DoorMan was designed to address a deceptively complex problem: opening a wide range of doors-from knobs to levers-at speed and with precision. Tested on the $16,000 Unitree G1 humanoid robot, the system requires only RGB camera input-no depth sensors, motion capture markers, or specialized tactile hardware. The robot’s policy was trained in its entirety in NVIDIA Isaac Lab, a simulation environment designed for scalable reinforcement learning, then deployed zero-shot in physical tests. In head-to-head trials, DoorMan completed openings up to 31% faster than expert human teleoperators and achieved an 83% success rate, outperforming both expert (80%) and non-expert (60%) human control.
The design of this system directly addresses two of the stubborn challenges with reinforcement learning for manipulation: first, the exploration challenge-robots are generally unable to find the right sequence of actions when learning from scratch; DoorMan uses a kind of “staged-reset” mechanism, where it saves the state when the robot succeeds at grasping a handle, so subsequent episodes can start from that point. This greatly speeds up the learning of later phases, like pushing or pulling open a door. Second is the visibility problem, where as the robot approaches a door, the handle drops out of view. The team applied Group Relative Policy Optimization to encourage behaviors that kept key features in view, triggering very subtle adjustments, like stepping back or tilting the head.
With its success, DoorMan marks a significant advance in loco-manipulation, tasks requiring coherent locomotion, perception, and manipulation. This is consistent with broader trends in sim-to-real humanoid robotics, whereby policies optimized in simulation have to generalize to the variabilities of the real world. In this work, domain randomization in Isaac Lab resulted in millions of permutations of doors, where hinge stiffness, damping, handle geometry, and textures were varied continuously. The resulting environment became “just another instance” within the model’s training range.
Complementary work on closed-loop, haptic-aware control makes clear the richness of this interaction beyond raw visual appearance: whereas DoorMan relies exclusively on vision, active haptic feedback systems-employing inexpensive motor current data in lieu of expensive force/torque sensors-have demonstrated dynamic adaptation to unexpected resistive forces, real-time push/pull configuration detection, and real-time grasp error correction. These methods achieve success rates of up to 90% on previously unseen doors, illustrating the potential for further enhancements in robustness by combining the vision-based policy for DoorMan with low-cost active tactile sensing.

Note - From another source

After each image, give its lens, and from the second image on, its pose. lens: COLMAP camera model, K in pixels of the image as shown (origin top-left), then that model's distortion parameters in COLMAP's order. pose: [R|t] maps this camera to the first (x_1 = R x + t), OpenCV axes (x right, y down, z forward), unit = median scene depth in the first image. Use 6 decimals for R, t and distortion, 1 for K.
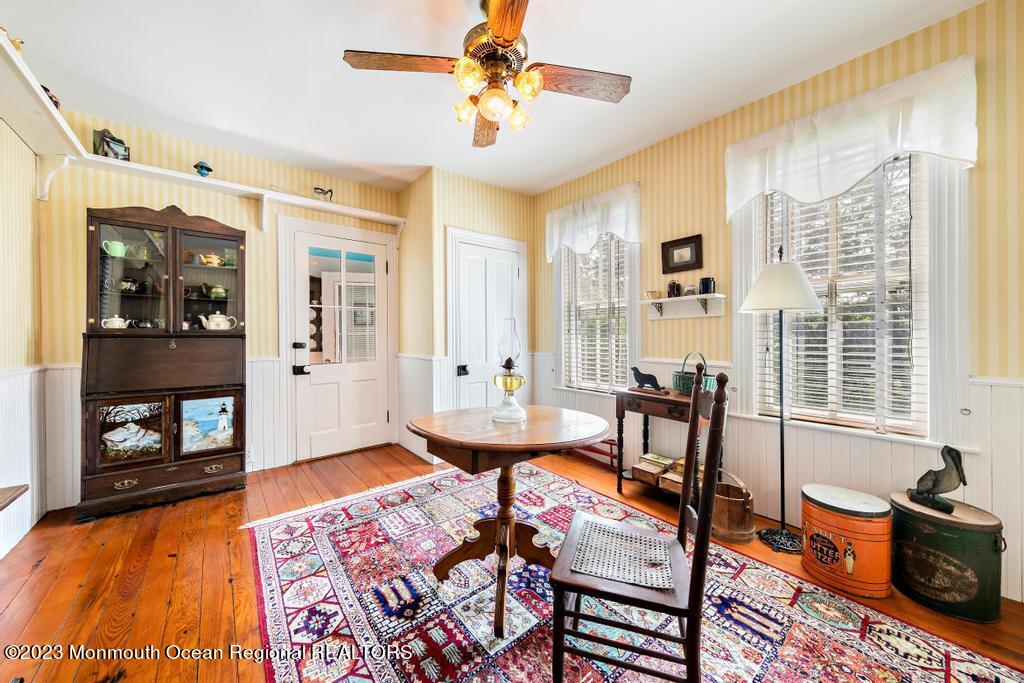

The approach in DoorMan thus realizes some of the general sim-to-real locomotion strategies materializing in humanoid robotics. Actuator modeling, nonparametric noise injection, and curriculum learning have been essential techniques for transferring both walking and manipulation skills to hardware without degradation. The training infrastructure within the NVIDIA ecosystem is centered around Isaac Lab, which is capable of large-scale policy development and validation. The performance of Unitree G1 during the trials with DoorMan reflected these advantages: robust zero-shot transfer, adaptability to diverse mechanical properties, and efficient policy scaling.

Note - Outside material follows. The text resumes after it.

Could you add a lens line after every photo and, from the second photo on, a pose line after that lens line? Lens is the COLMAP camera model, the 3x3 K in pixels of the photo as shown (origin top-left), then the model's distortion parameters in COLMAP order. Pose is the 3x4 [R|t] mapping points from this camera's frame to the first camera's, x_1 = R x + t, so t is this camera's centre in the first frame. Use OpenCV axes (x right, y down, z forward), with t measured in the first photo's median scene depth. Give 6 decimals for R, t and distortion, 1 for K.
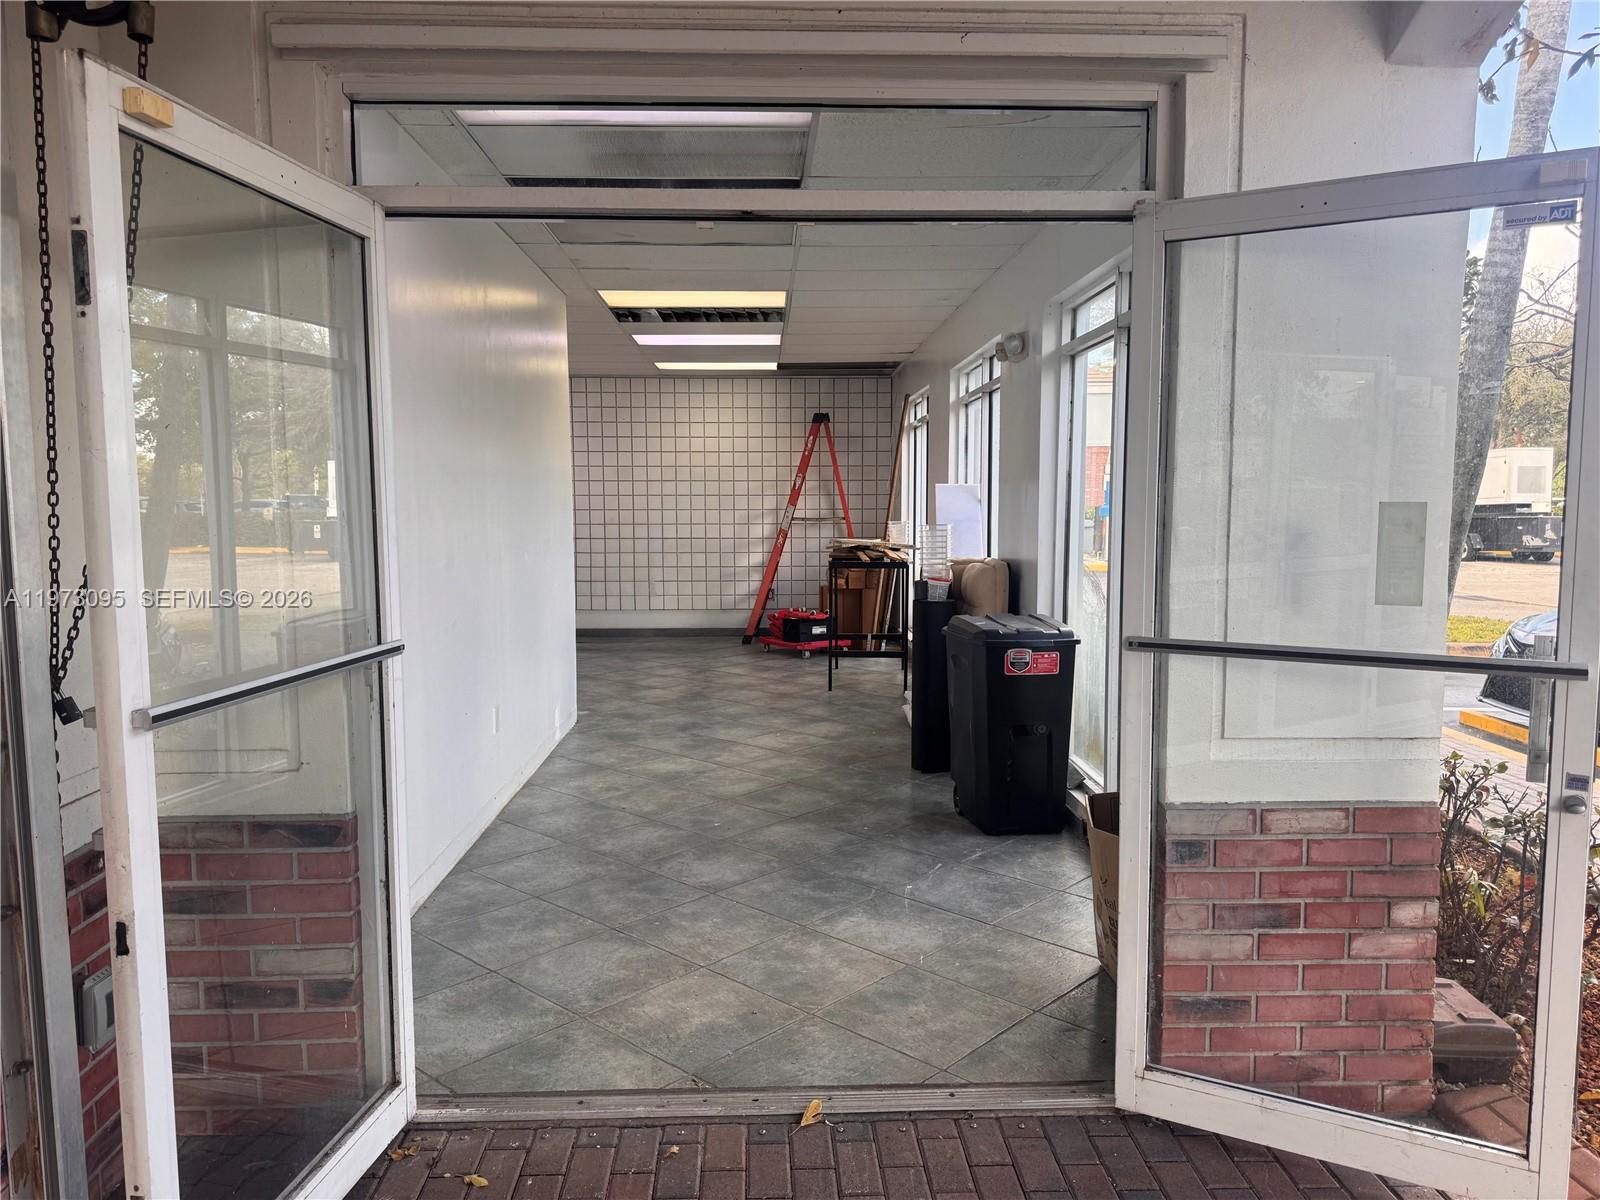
lens RADIAL K [[1123.9, 0, 800.2], [0, 1123.9, 601.9], [0, 0, 1]] dist [0.055400, -0.082984]
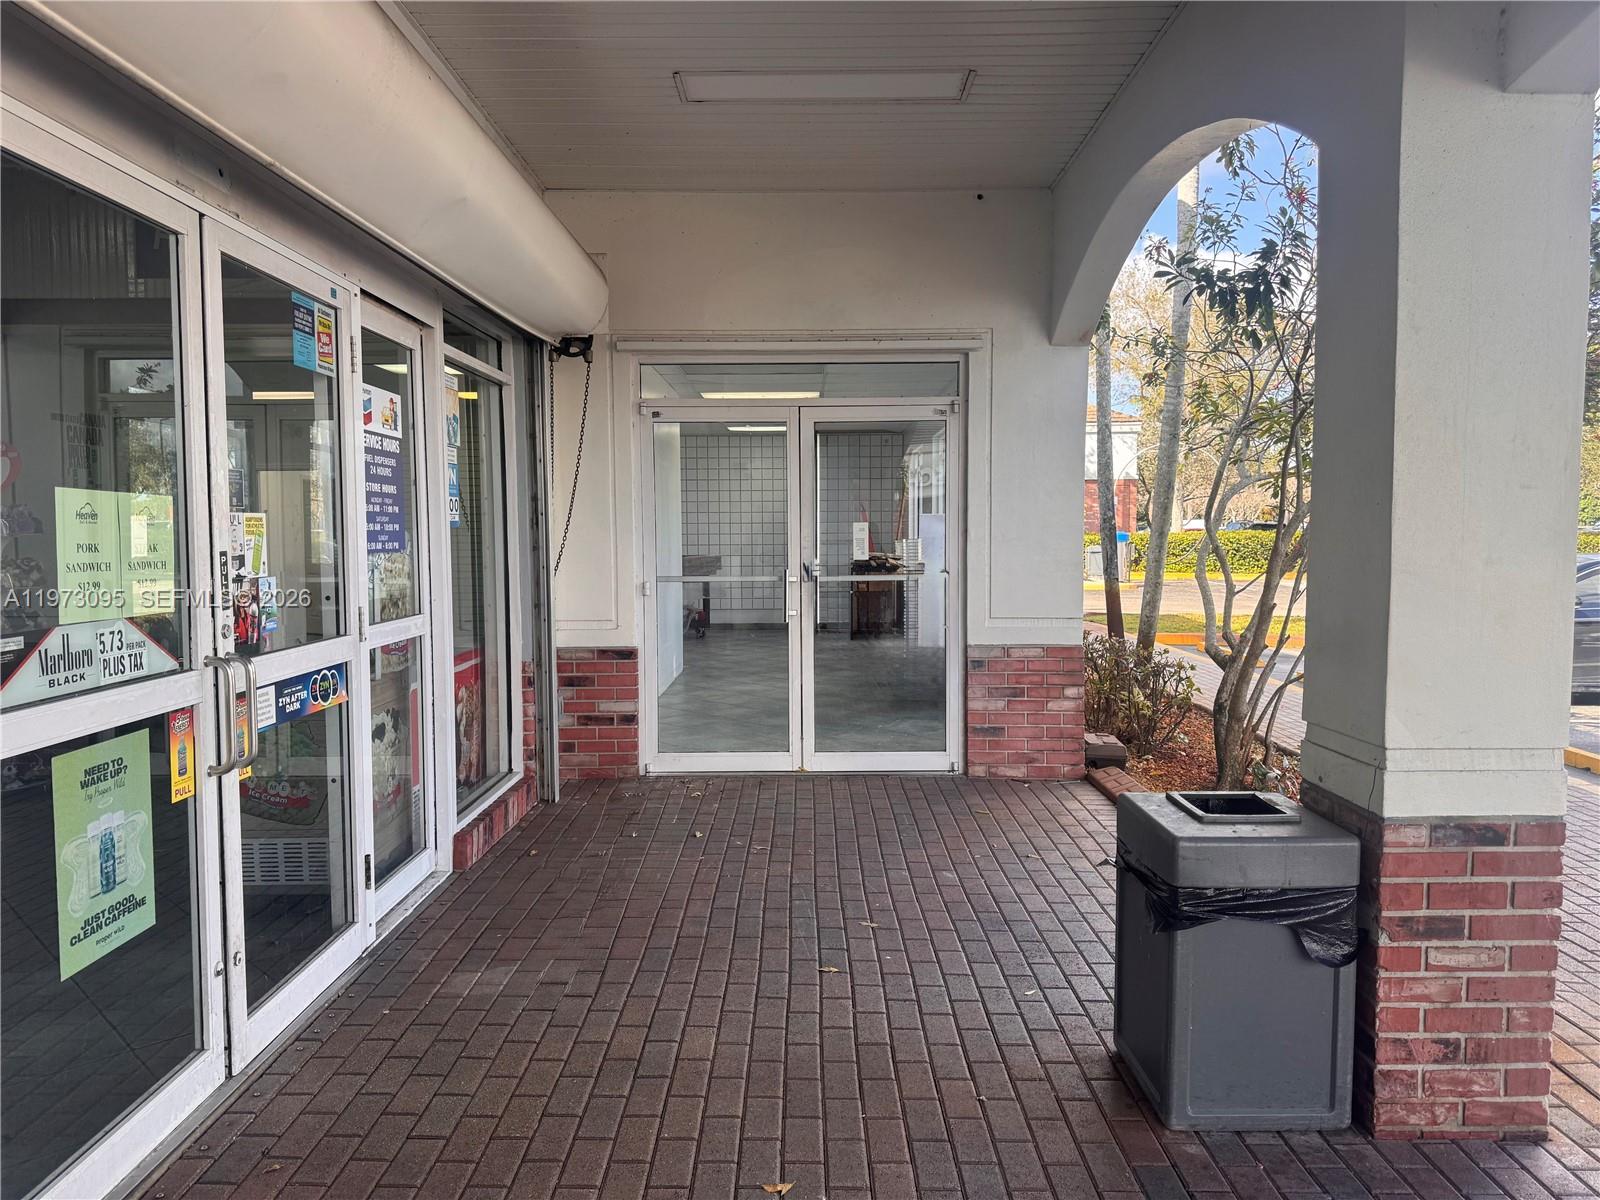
lens RADIAL K [[1123.9, 0, 799.7], [0, 1123.9, 596.7], [0, 0, 1]] dist [0.055400, -0.082984]
pose [[0.999151, -0.000614, -0.041196, 0.060801], [-0.000688, 0.999501, -0.031568, 0.148028], [0.041195, 0.031569, 0.998652, -1.399444]]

The implications go way beyond opening doors. The same visual reinforcement learning pipeline could be applied to other articulated object interactions-drawers, cabinets, machinery-where loco-manipulation is critical. As humanoid platforms gain more generalist capabilities with systems such as NVIDIA Isaac GR00T, integrating multimodal perception and imitation learning, combining those with specialized policies such as DoorMan may yield robots that can perform complex, human-centric tasks in unstructured environments. By showing that a vision-only, simulation-trained policy can outperform human teleoperation on a high-variability, contact-rich task, DoorMan sets a new bar for sim-to-real deployment. For robotics engineers and AI researchers, it serves as an example of how targeted policy design and large-scale simulated diversity, with careful handling of perception challenges, can unlock real-world performance without costly fine-tuning.